Une récente conférence réunissant quatre anciens ministres des Affaires étrangères polonais ainsi que le ministre actuel, à la Fondation Batory à Varsovie, a montré que la politique "orientale" de l'Union européenne devrait être, selon tous les intervenants, le domaine d'action prioritaire de la Pologne dans l'Union. A entendre les ministres des Affaires étrangères, la Pologne devrait se montrer particulièrement active pour convaincre ses partenaires européens de parler d'une seule voix à la Russie et de mettre davantage de pression sur ce "grand voisin". Ils entendent attirer l'attention des Européens de l'Ouest sur la politique "néoimpérialiste" de Moscou, selon les termes de Dariusz Rosati, ministre en 1995-1997. La Pologne pourrait y arriver en activant, tour à tour, l'alliance du Triangle de Weimar et se rapprocher des pays très liés avec la Russie, et le groupe de Visegrad – qui depuis longtemps peine à entreprendre des actions communes - éventuellement élargi à l'Autriche. Un tel rôle joué par la Pologne semble plutôt utopique dans la situation actuelle. Il ne semble pas y avoir en Pologne de projet clair en ce qui concerne la contribution polonaise à la politique de voisinage et la politique "orientale" de l'UE, de projet à la mesure de l'importance que le gouvernement actuel (tout comme les gouvernements précédents) accorde à ces questions.

Conclusion

La démocratie polonaise s'est modernisée et affirmée avec l'apparition d'un clivage conservateurs / libéraux sur la scène politique. Le caractère spectaculaire des mesures proposées par Droit et justice et les affrontements sur la question des libertés mettent aujourd'hui la démocratie polonaise à l'épreuve. Il ne semble toutefois pas y avoir de régression durable à l'horizon et les engagements européens de la Pologne ne semblent pas remis en question.

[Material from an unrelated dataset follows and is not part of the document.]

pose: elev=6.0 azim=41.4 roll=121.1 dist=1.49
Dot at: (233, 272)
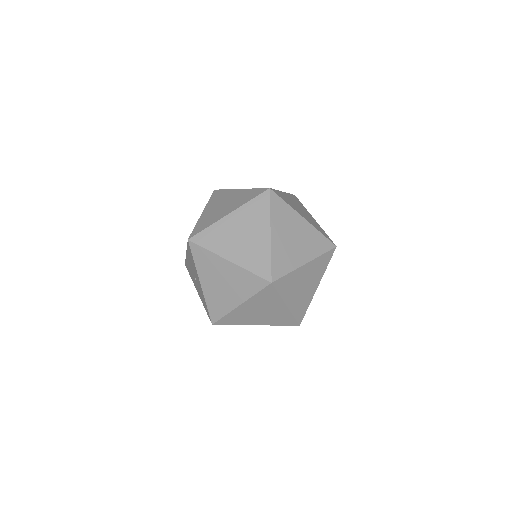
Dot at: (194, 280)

Au Conseil européen du mois de décembre 2005, le nouveau gouvernement polonais a plutôt bien débuté sur la scène européenne à l'occasion de l'élaboration du compromis sur les perspectives financières 2007-2013. Il conviendra néanmoins d'observer avec attention l'utilisation que la Pologne fera au cours des années à venir des aides européennes qui lui sont destinées : c'est l'un des défis auxquels est confronté le gouvernement Droit et justice aujourd'hui. Du point de vue de l'action extérieure de l'Union européenne, il n'est en revanche pas certain que la Pologne de Droit et justice dispose de suffisamment de capital politique auprès de ses partenaires européens pour réussir à se poser en pays fort au sein de l'Union et devenir un acteur clé de la politique de voisinage.


[1] Les députés européens de PiS sont au nombre de 7, tous regroupés au sein de l'UEN, à laquelle ont adhéré également 3 autres députés polonais de PSL.
[2] Sondage Millward Brown SMG/KRC pour le journal Nowy Dzien, réalisé le 30 novembre 2005 sur un échantillon de 530 personnes représentatif de la population polonaise.
[3] La participation a été de 40,57%.
[4] Il s'agit de Jan Maria Rokita qui entendait défendre ainsi le Traité de Nice contre le projet de Traité constitutionnel. Rokita était le candidat de Plateforme pour le poste de Premier ministre au cas où son parti remportait les élections.
[5] Aujourd'hui, il y a trois taux de prélèvements obligatoires sur le revenu : 19 %, 30 % et 40 %, ainsi qu'un taux d'imposition des sociétés de 19 %.
[6] Selon un sondage Millward Brown SMG/KRC du 5 décembre 2005, réalisé auprès d'un échantillon de 408 personnes, si les élections avaient lieu ce jour-là, seuls Droit et justice, Plateforme et l'Union de la gauche démocratique auraient des députés à la Diète. La Ligue ne recueillerait que 3 % des voix.
[7] Titre d'un article de Janina Paradowska dans l'hebdomadaire Polityka, semaine du 19 novembre 2005.
[8] Discours de politique générale devant la Diète, le 10 novembre 2005.
[9] Id. Id.
[10] Chiffres OCDE 2005.
[11] Entretien dans Newsweek (édition polonaise ), semaine du 27 novembre 2005.
[12] Article de Krzysztof Burnetko dans l'hebdomadaire Polityka, semaine du 19.11.2005.
[13] Le gouvernement a décidé en janvier 2006 que les soldats polonais resteront un an de plus en Irak, mais les effectifs seront réduits et l'accent sera mis sur les missions de formation de soldats et policiers irakiens.